WORK INSTRUCTION »
Would you please return only the lines from the one with "Identify the document" through the last line of the records below, leaving the pictures out?

_ _ _ _

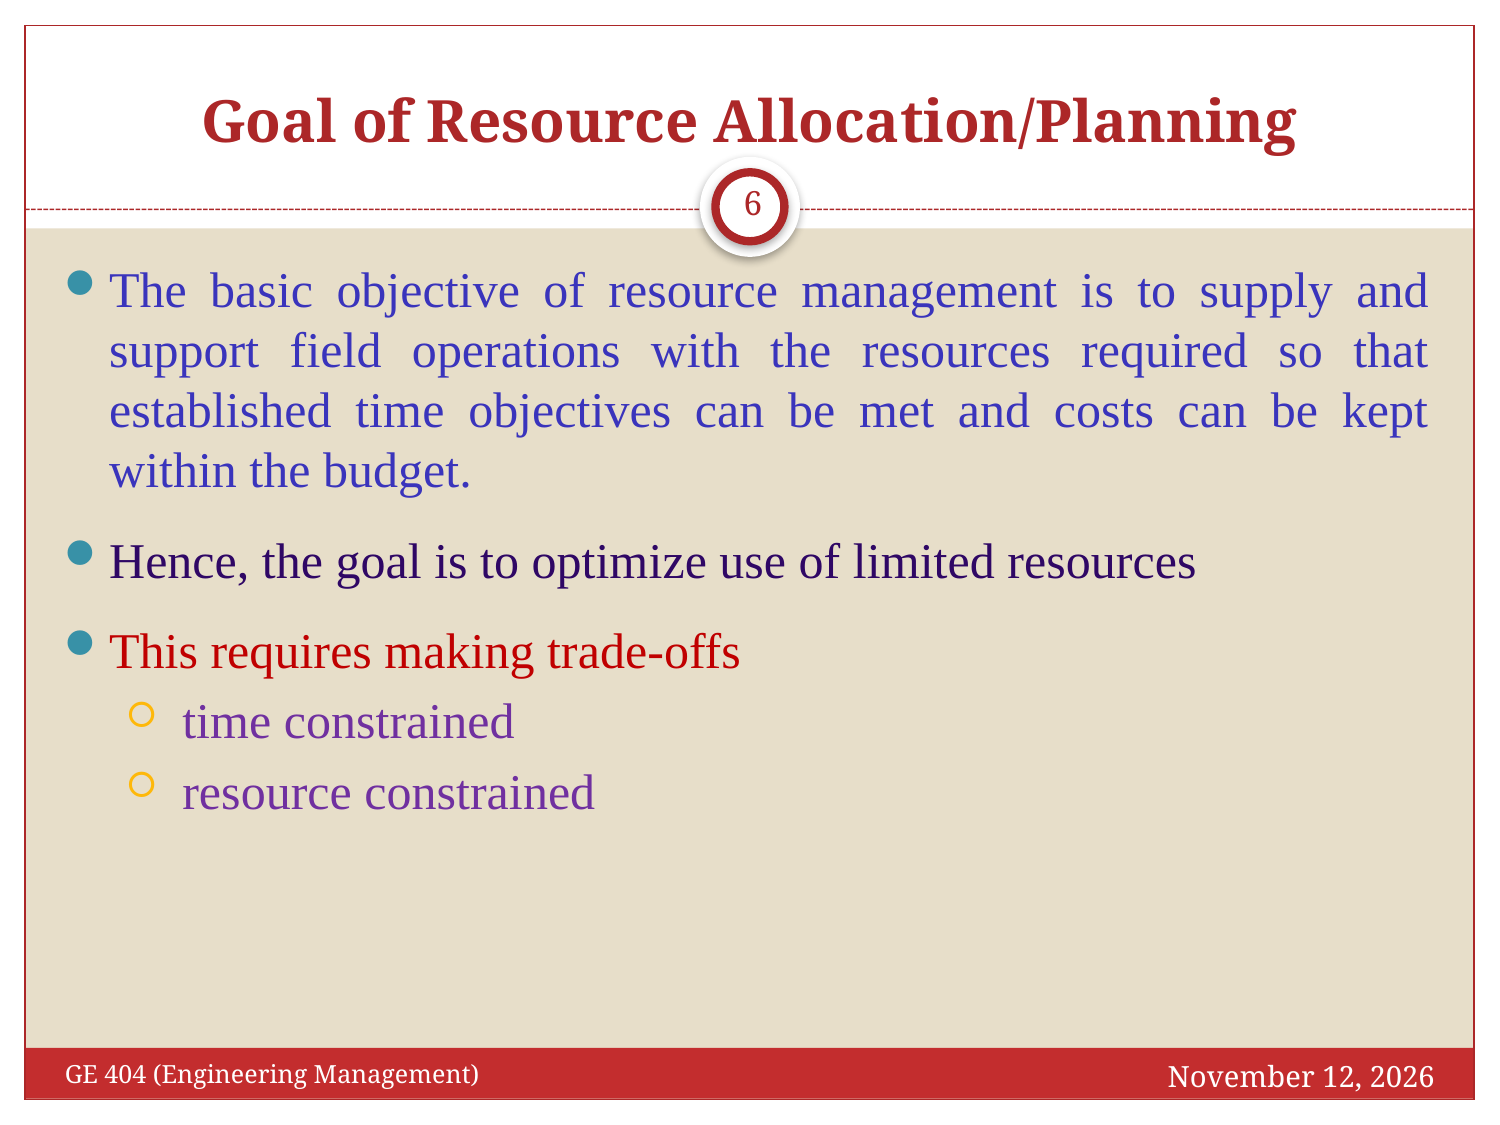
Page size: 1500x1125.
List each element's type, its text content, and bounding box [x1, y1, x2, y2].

footer GE 404 (Engineering Management) [50, 1051, 638, 1112]
list The basic objective of resource management is to supply and support field operations with the resources required so that established time objectives can be met and costs can be kept within the budget. Hence, the goal is to optimize use of limited resources This requires making trade-offs time constrained resource constrained [49, 250, 1445, 1001]
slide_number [950, 1050, 1450, 1111]
title Goal of Resource Allocation/Planning [49, 37, 1450, 162]
slide_number 6 [715, 168, 791, 241]
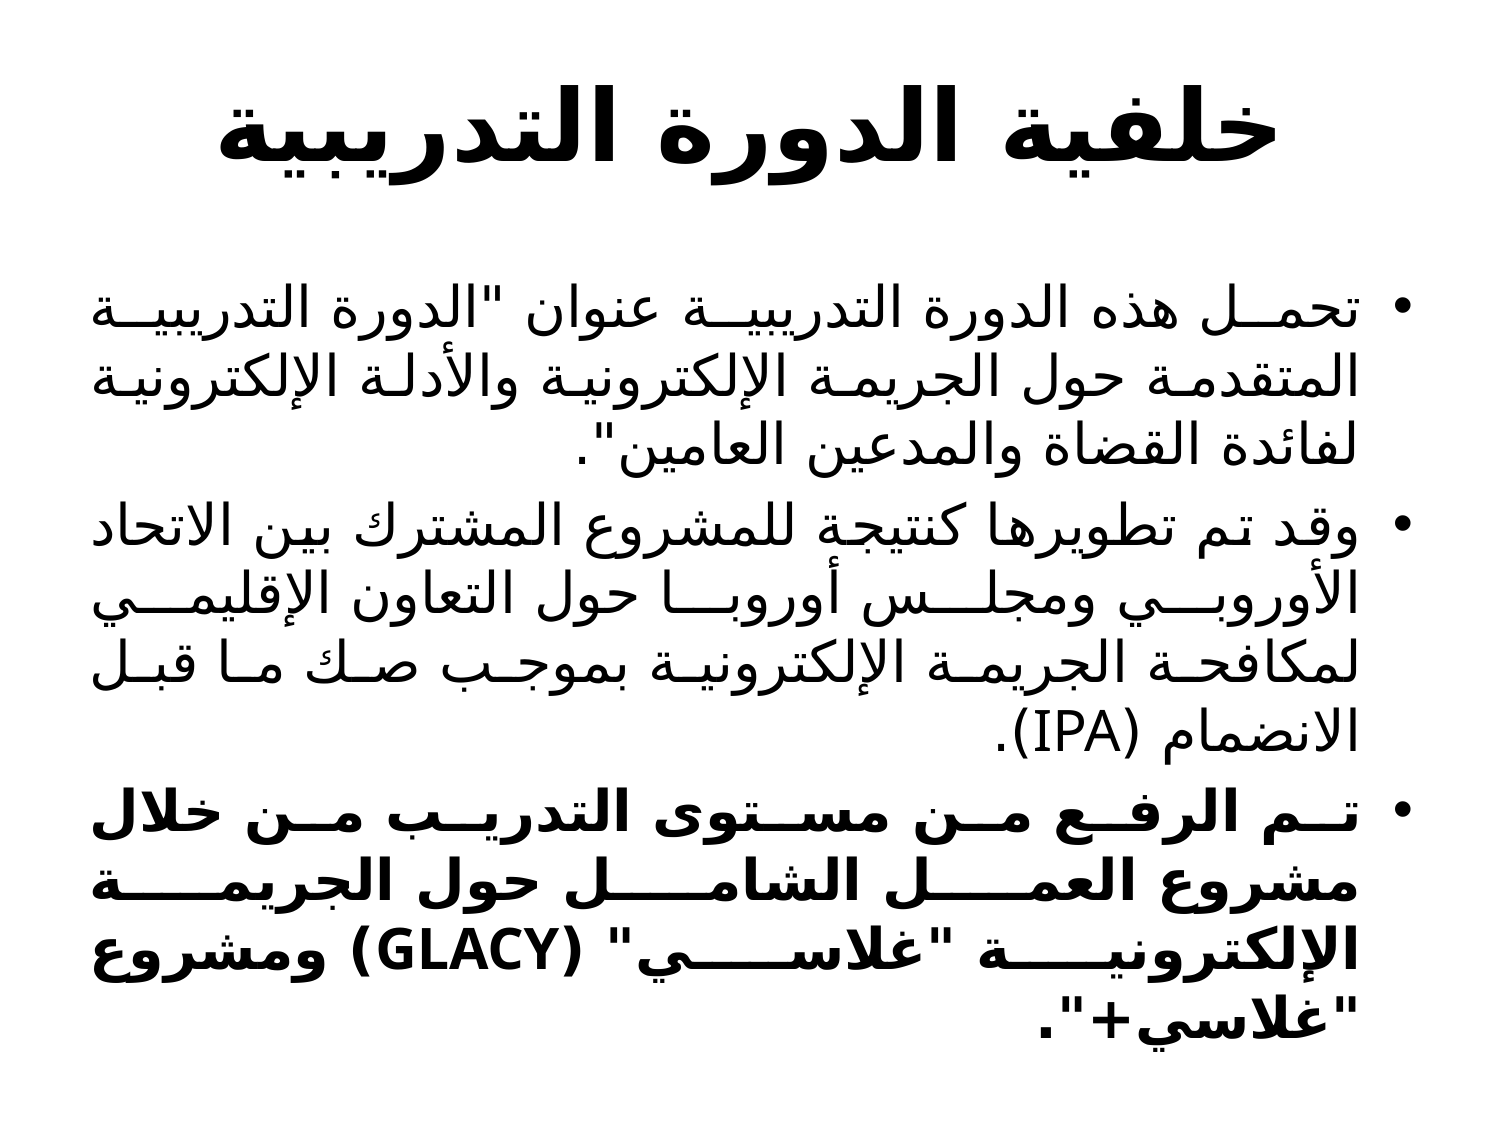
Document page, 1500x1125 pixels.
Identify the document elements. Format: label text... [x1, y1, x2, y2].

list تحمل هذه الدورة التدريبية عنوان "الدورة التدريبية المتقدمة حول الجريمة الإلكترونية والأدلة الإلكترونية لفائدة القضاة والمدعين العامين". وقد تم تطويرها كنتيجة للمشروع المشترك بين الاتحاد الأوروبي ومجلس أوروبا حول التعاون الإقليمي لمكافحة الجريمة الإلكترونية بموجب صك ما قبل الانضمام (IPA). تم الرفع من مستوى التدريب من خلال مشروع العمل الشامل حول الجريمة الإلكترونية "غلاسي" (GLACY) ومشروع "غلاسي+". [75, 262, 1425, 1066]
title خلفية الدورة التدريبية [75, 45, 1425, 199]
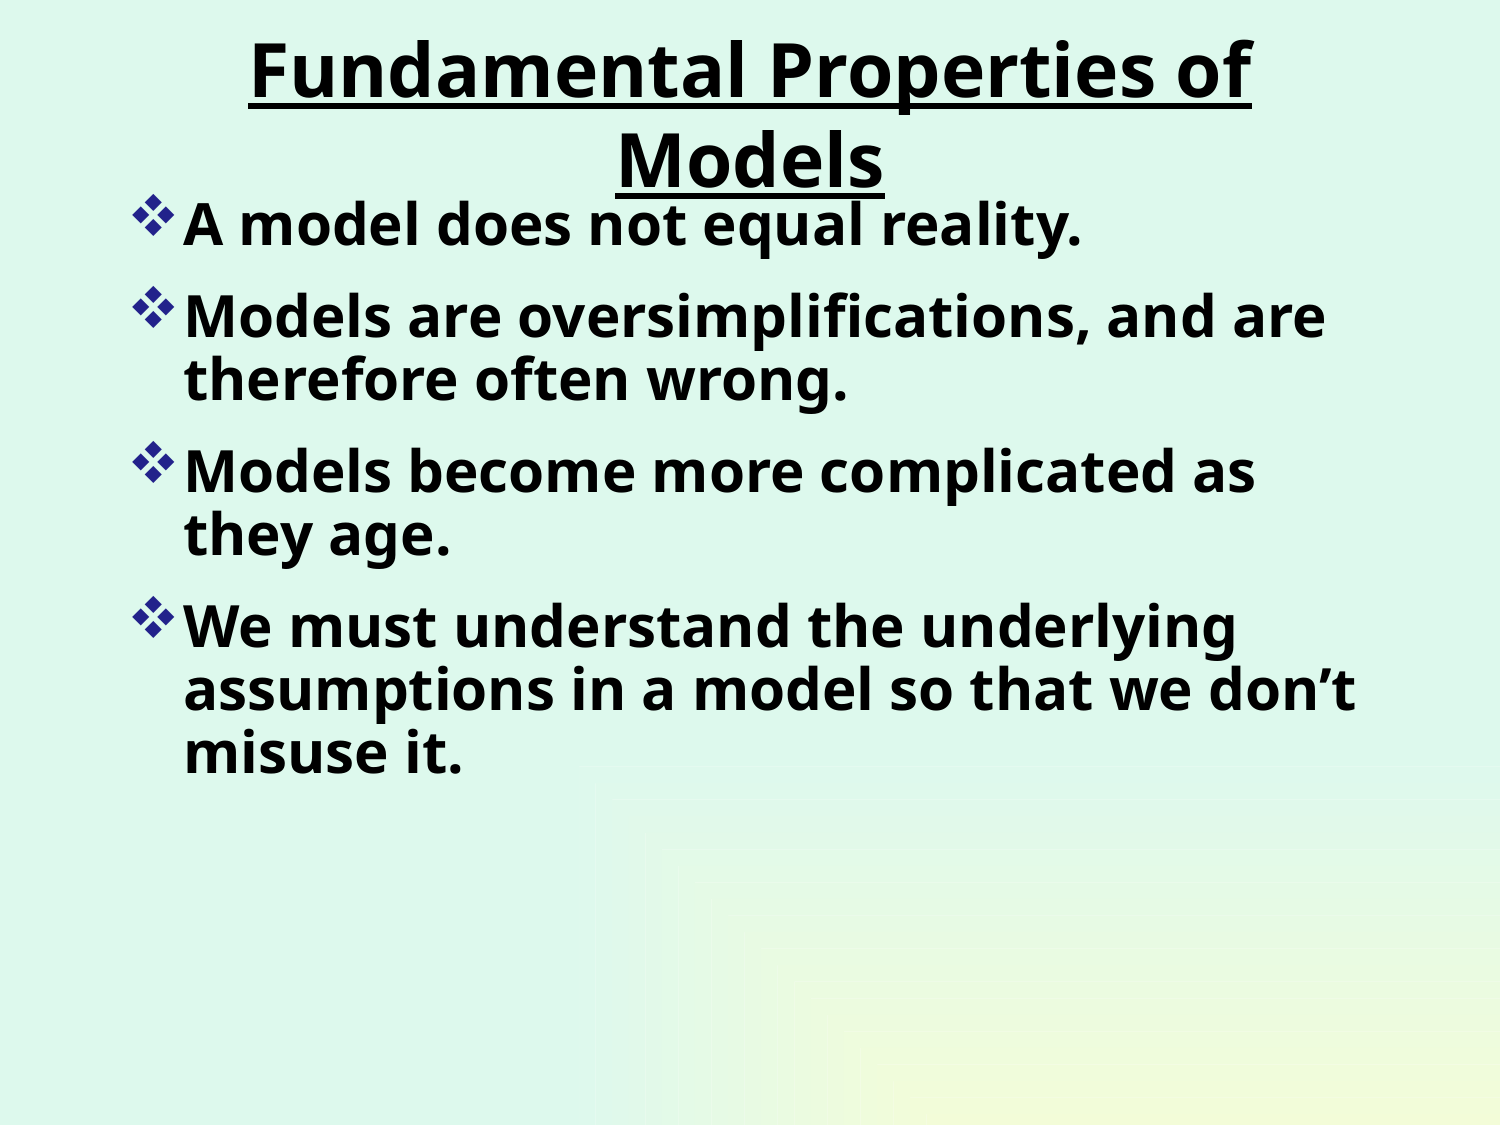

_ _ _ _

RESULT BELOW »
Identify the document elements. Format: label text... [x1, y1, x2, y2].

list تحمل هذه الدورة التدريبية عنوان "الدورة التدريبية المتقدمة حول الجريمة الإلكترونية والأدلة الإلكترونية لفائدة القضاة والمدعين العامين". وقد تم تطويرها كنتيجة للمشروع المشترك بين الاتحاد الأوروبي ومجلس أوروبا حول التعاون الإقليمي لمكافحة الجريمة الإلكترونية بموجب صك ما قبل الانضمام (IPA). تم الرفع من مستوى التدريب من خلال مشروع العمل الشامل حول الجريمة الإلكترونية "غلاسي" (GLACY) ومشروع "غلاسي+". [75, 262, 1425, 1066]
title خلفية الدورة التدريبية [75, 45, 1425, 199]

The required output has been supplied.